Saved data entries
═══

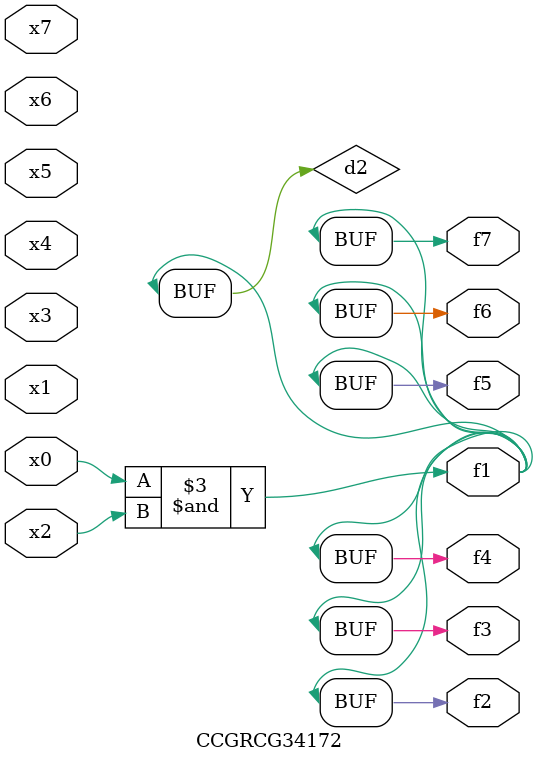
<source format=v>
module CCGRCG34172(
	input x0, x1, x2, x3, x4, x5, x6, x7,
	output f1, f2, f3, f4, f5, f6, f7
);

	wire d1, d2;

	nor (d1, x3, x6);
	and (d2, x0, x2);
	assign f1 = d2;
	assign f2 = d2;
	assign f3 = d2;
	assign f4 = d2;
	assign f5 = d2;
	assign f6 = d2;
	assign f7 = d2;
endmodule

</source>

═══

Required action: Retype, exactly as written, each line from the one that has "and (d2, x0, x2);" to the bottom of the entries above, and include both of those lines.

Answer for the task:
	and (d2, x0, x2);
	assign f1 = d2;
	assign f2 = d2;
	assign f3 = d2;
	assign f4 = d2;
	assign f5 = d2;
	assign f6 = d2;
	assign f7 = d2;
endmodule

</source>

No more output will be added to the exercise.